--- What you will do ---
Among the records, find the lines that hold the string "nose" and return them.

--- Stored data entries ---
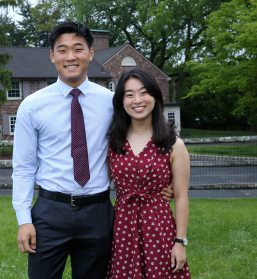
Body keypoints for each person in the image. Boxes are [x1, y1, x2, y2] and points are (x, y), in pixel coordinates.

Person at [12, 22, 173, 279]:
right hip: (50, 211)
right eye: (62, 50)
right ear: (52, 56)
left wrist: (166, 181)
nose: (71, 57)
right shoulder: (31, 106)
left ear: (90, 53)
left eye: (78, 48)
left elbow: (145, 137)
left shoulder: (112, 103)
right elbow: (23, 168)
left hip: (99, 212)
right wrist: (24, 219)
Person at [106, 68, 191, 279]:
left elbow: (181, 196)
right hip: (122, 229)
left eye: (144, 92)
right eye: (129, 94)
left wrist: (180, 242)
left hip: (159, 227)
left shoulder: (173, 145)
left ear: (155, 96)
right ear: (121, 101)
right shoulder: (112, 143)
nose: (138, 100)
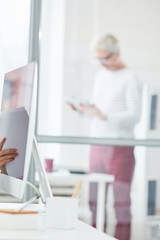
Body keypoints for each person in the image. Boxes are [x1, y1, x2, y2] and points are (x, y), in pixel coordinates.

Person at [69, 34, 143, 240]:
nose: (102, 64)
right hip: (98, 145)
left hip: (120, 147)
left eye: (105, 58)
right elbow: (98, 110)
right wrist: (82, 109)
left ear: (117, 53)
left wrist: (105, 116)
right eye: (98, 59)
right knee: (94, 202)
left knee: (121, 204)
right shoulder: (101, 76)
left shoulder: (131, 77)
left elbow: (135, 116)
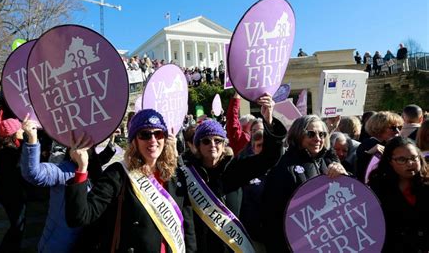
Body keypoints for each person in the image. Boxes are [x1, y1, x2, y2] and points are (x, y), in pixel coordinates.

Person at [65, 109, 196, 252]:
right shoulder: (118, 174)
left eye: (158, 133)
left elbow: (187, 228)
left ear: (164, 138)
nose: (152, 140)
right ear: (134, 141)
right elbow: (79, 217)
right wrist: (82, 168)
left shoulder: (176, 175)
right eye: (145, 134)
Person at [181, 93, 286, 252]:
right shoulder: (187, 173)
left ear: (224, 145)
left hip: (233, 247)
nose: (213, 145)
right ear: (197, 145)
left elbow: (269, 158)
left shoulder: (234, 169)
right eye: (206, 141)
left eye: (218, 140)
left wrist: (269, 120)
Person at [20, 114, 117, 252]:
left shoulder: (94, 173)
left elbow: (100, 160)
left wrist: (111, 141)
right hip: (55, 247)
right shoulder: (62, 172)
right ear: (69, 149)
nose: (81, 150)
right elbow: (33, 173)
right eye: (77, 145)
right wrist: (32, 138)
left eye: (86, 146)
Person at [262, 115, 348, 252]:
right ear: (298, 135)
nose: (318, 138)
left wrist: (345, 177)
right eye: (311, 133)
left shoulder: (328, 163)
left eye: (322, 134)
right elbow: (271, 217)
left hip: (328, 243)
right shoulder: (283, 168)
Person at [368, 137, 429, 252]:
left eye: (413, 158)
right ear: (390, 161)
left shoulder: (427, 184)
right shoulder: (378, 189)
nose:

--- Reply to the exercise ---
nose: (71, 57)
nose: (138, 100)
nose: (102, 64)
nose: (152, 140)
nose: (213, 145)
nose: (81, 150)
nose: (318, 138)
nose:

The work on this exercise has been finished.